【旧大口病院点滴殺人】犯行の実相 患者急変、落ちぬ点滴「泡立っている…」

 初公判時と同じグレーのスカートスーツ姿の元看護師久保木愛弓被告(34)は、判決が下される横浜地裁101号法廷に入廷、パイプ椅子に腰を下ろすと誰かを探すように傍聴席を見わたした。

 裁判長に促されて証言台の前に進むと、会釈をしてから深く腰掛け、まっすぐ裁判長を見つめた。

 判決の言い渡しが続く。裁判長が「死刑選択を躊躇(ちゅうちょ)せざるを得ない」と前置きすると、廷内の空気が張り詰めた。

 「無期懲役を科し、生涯をかけて自身の犯した罪の重さと向き合わせることにより…」。被告はじっと正面を向いて聞いていた。

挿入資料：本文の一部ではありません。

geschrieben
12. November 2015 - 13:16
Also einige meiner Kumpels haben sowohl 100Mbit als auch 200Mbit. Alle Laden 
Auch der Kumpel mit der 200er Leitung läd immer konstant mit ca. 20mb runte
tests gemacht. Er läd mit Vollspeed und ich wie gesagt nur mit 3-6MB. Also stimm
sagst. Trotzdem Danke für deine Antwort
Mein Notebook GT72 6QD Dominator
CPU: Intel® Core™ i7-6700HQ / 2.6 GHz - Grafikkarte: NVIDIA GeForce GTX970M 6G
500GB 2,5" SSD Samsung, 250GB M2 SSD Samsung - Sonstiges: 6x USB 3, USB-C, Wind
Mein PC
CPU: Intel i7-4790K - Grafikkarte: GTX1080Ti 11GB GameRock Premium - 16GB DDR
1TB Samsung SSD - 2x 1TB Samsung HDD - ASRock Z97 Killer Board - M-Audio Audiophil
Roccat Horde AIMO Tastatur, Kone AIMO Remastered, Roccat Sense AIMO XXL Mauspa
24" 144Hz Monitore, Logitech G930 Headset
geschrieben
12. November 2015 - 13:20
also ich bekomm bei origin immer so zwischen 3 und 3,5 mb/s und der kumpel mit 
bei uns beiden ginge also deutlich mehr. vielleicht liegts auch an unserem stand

 裁判長は被告に語りかけた。「各犯行について慎重に慎重を重ねて検討しました。苦しく厳しい評議でしたが無期懲役としました。生涯をかけて償ってほしいと思っています」

 初公判同様、厚い雲が覆い、大粒の雨がたたきつけた横浜地裁だが、言い渡しを終えると雨はやみ、雲の切れ間から陽光が注いでいた。

◆その日、何が起きたのか

 2016年9月20日未明。横浜は前日の夕刻から小雨が降り続いていた。

 消灯後、静まりかえる旧大口病院(横浜市神奈川区)の4階で患者の急変を知らせるアラームが響いた。夜勤の当直だった中村香苗看護師(仮名)は、ナースステーションのモニターに表示された名前を確認し、8人部屋の406号室に急いだ。男性=当時(88)=がいる部屋だ。

 「声をかけても反応がなく、今にも亡くなりそうでした」

 中村看護師は男性を個室に移すため、天井からつるされた点滴を外した。ベッドの上に置く。もう一人の夜勤当直だった近藤瑞恵看護師(仮名)と一緒にベッドごと廊下に出した。

 無色透明の点滴「ラクテックG輸液」がベッドの上で揺れていた。

 点滴の異変に気付いたのは、個室に移動させた直後のことだった。天井のフックにかけようと手に取ると、袋の上半分にシャボン玉のような大きな泡が充満していた。急変時には滴下速度を上げることになっているが、全く液が落ちてこない。落ちてきたのは泡状の液体だった。